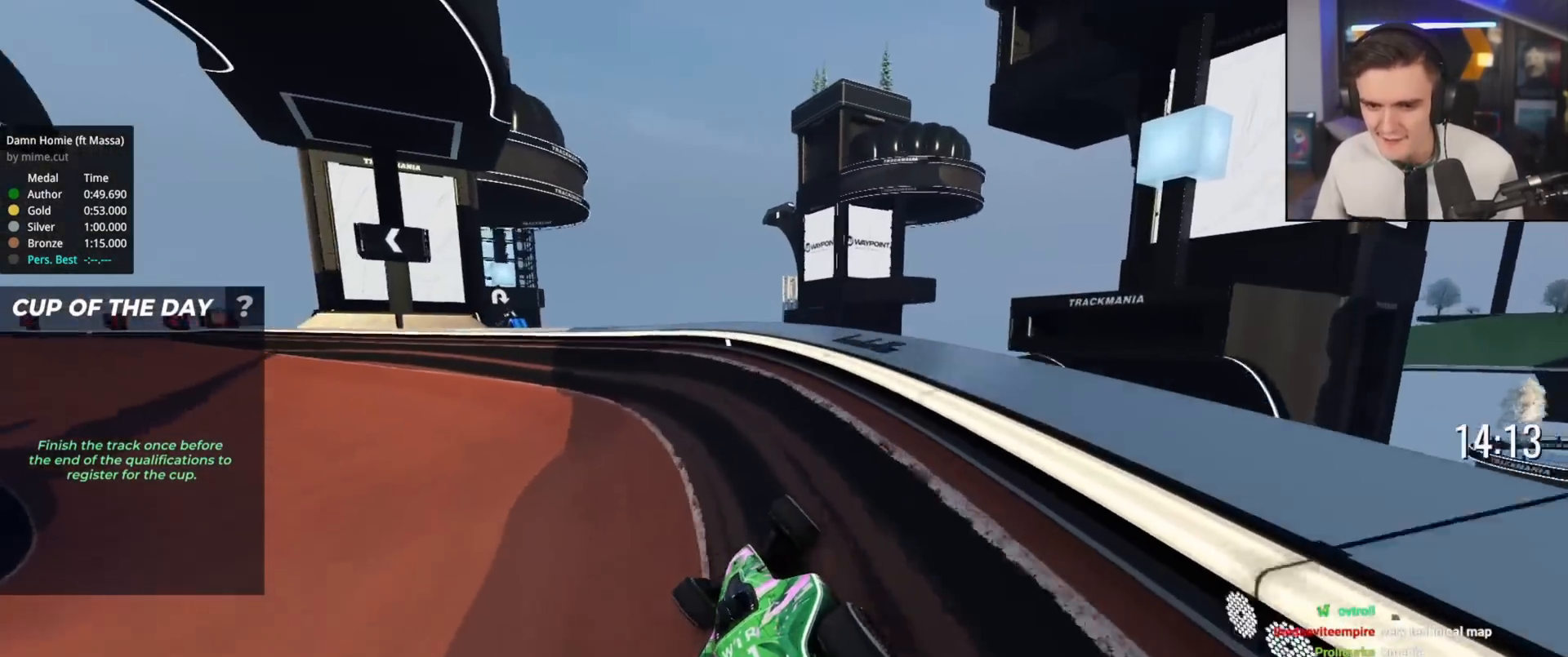
{"keys": ["left", "up"], "events": [[100, "left", "down"], [233, "up", "up"], [483, "up", "down"]]}
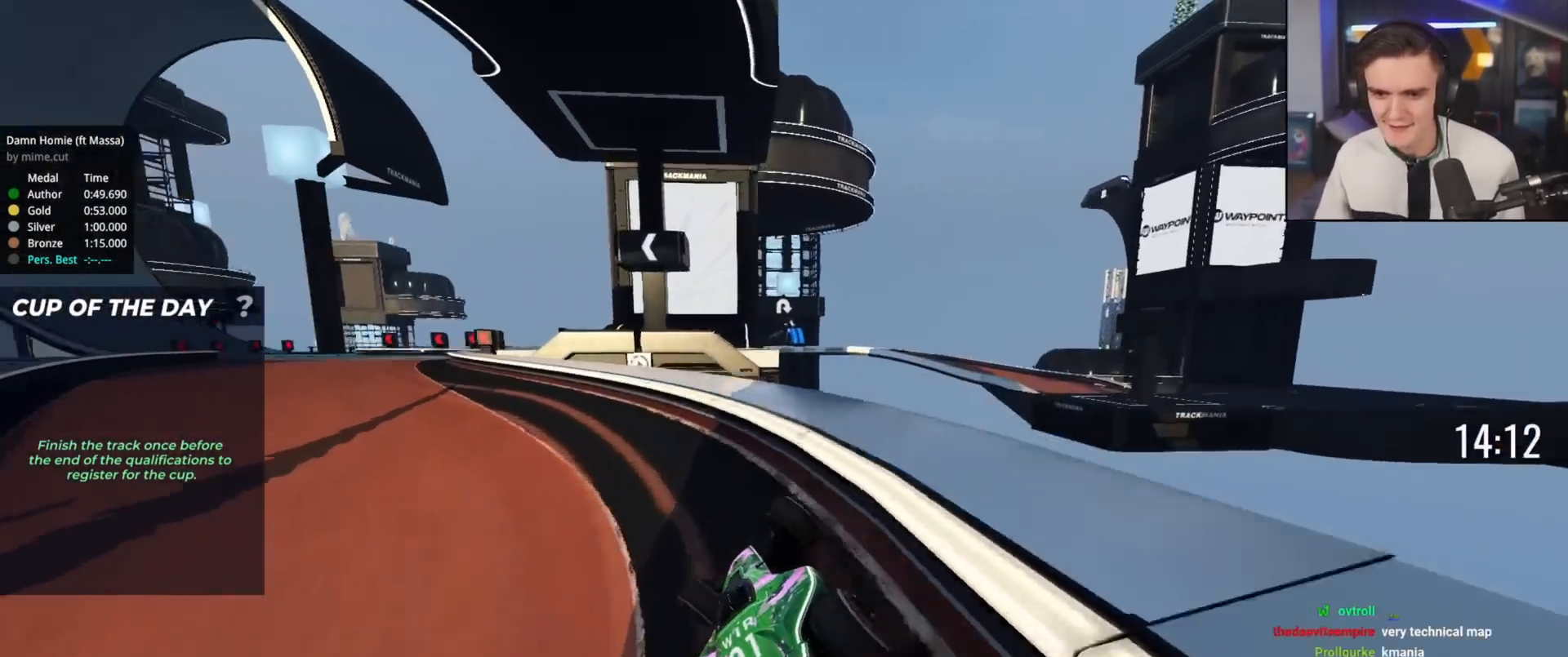
{"keys": ["right", "up"], "events": [[267, "left", "up"], [350, "left", "down"], [450, "left", "up"], [501, "right", "down"]]}
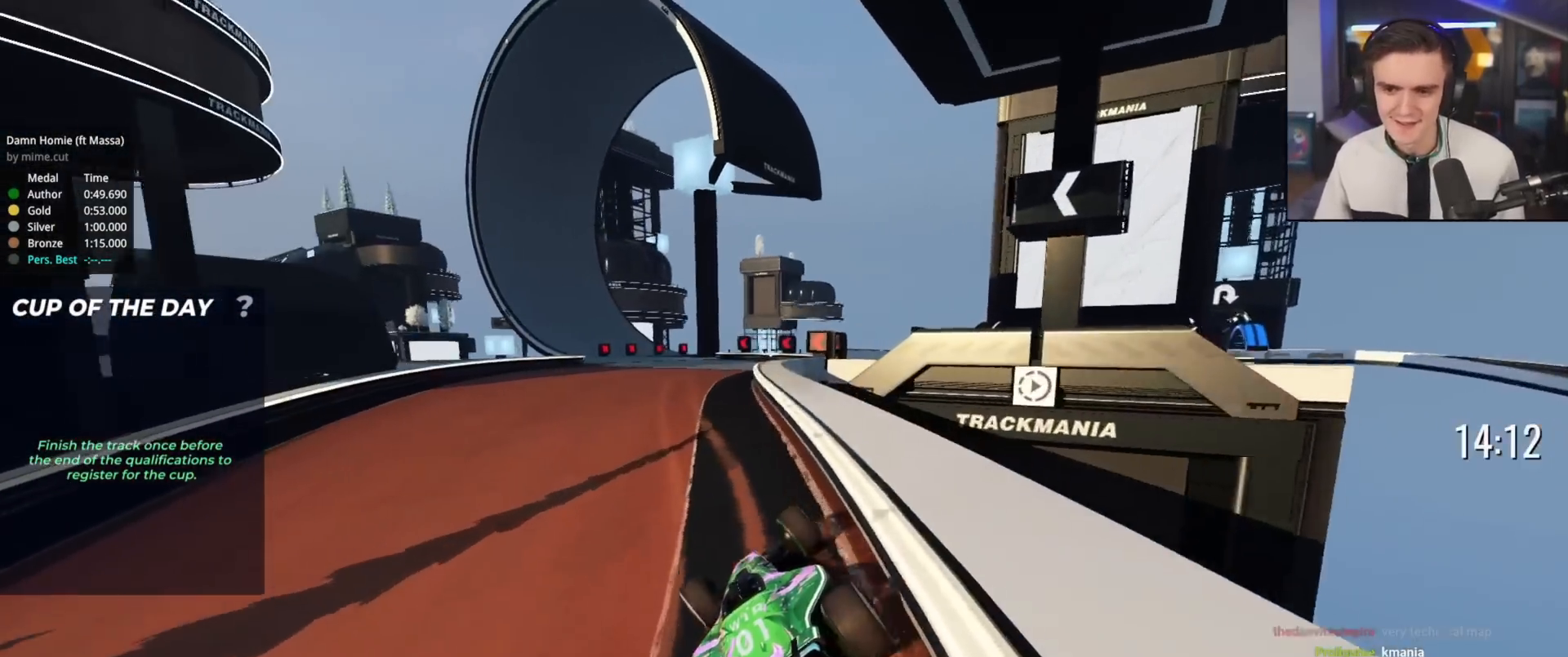
{"keys": ["up"], "events": [[133, "right", "up"]]}
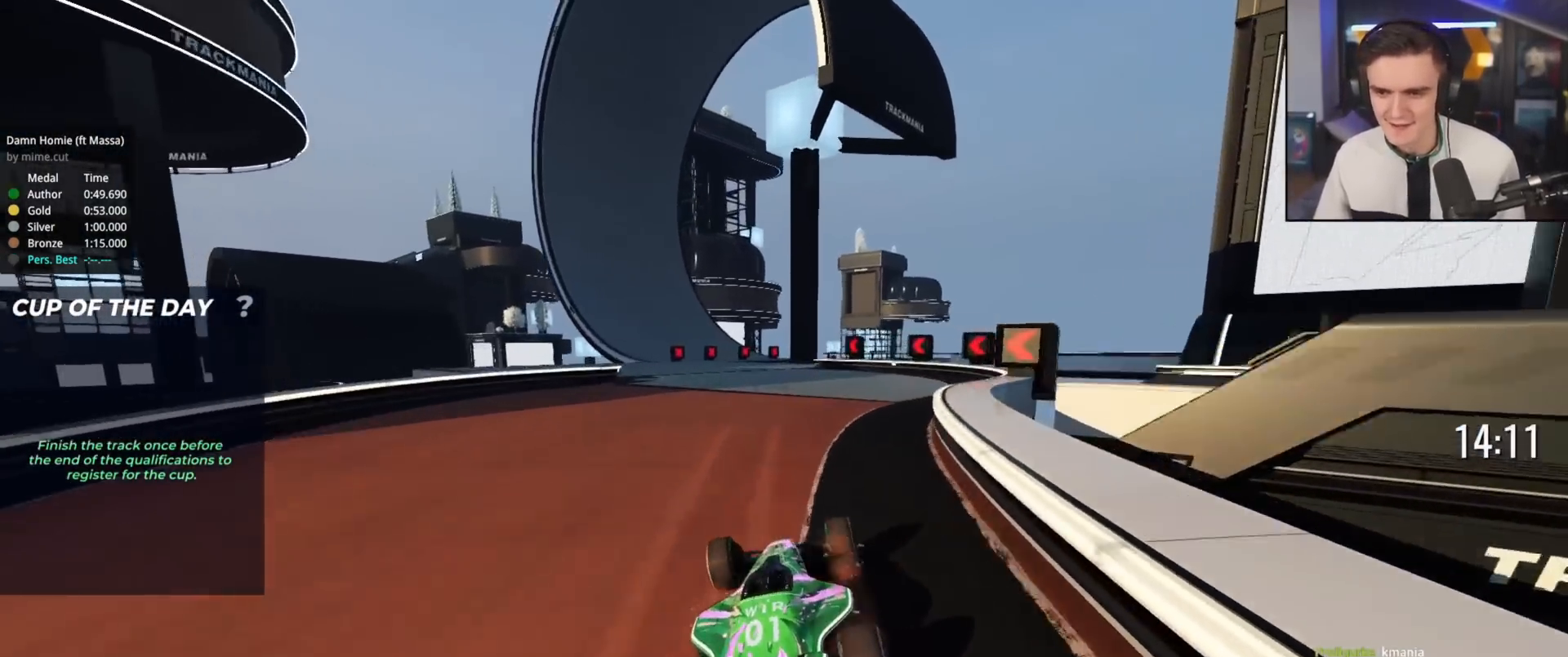
{"keys": ["up"], "events": [[17, "left", "down"], [150, "left", "up"], [384, "right", "down"], [484, "right", "up"]]}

Exercise directions »
Could you output the listing word for word, omitting every picture?

Answer below »
{"keys": ["left", "up"], "events": [[100, "left", "down"], [233, "up", "up"], [483, "up", "down"]]}
{"keys": ["right", "up"], "events": [[267, "left", "up"], [350, "left", "down"], [450, "left", "up"], [501, "right", "down"]]}
{"keys": ["up"], "events": [[133, "right", "up"]]}
{"keys": ["up"], "events": [[17, "left", "down"], [150, "left", "up"], [384, "right", "down"], [484, "right", "up"]]}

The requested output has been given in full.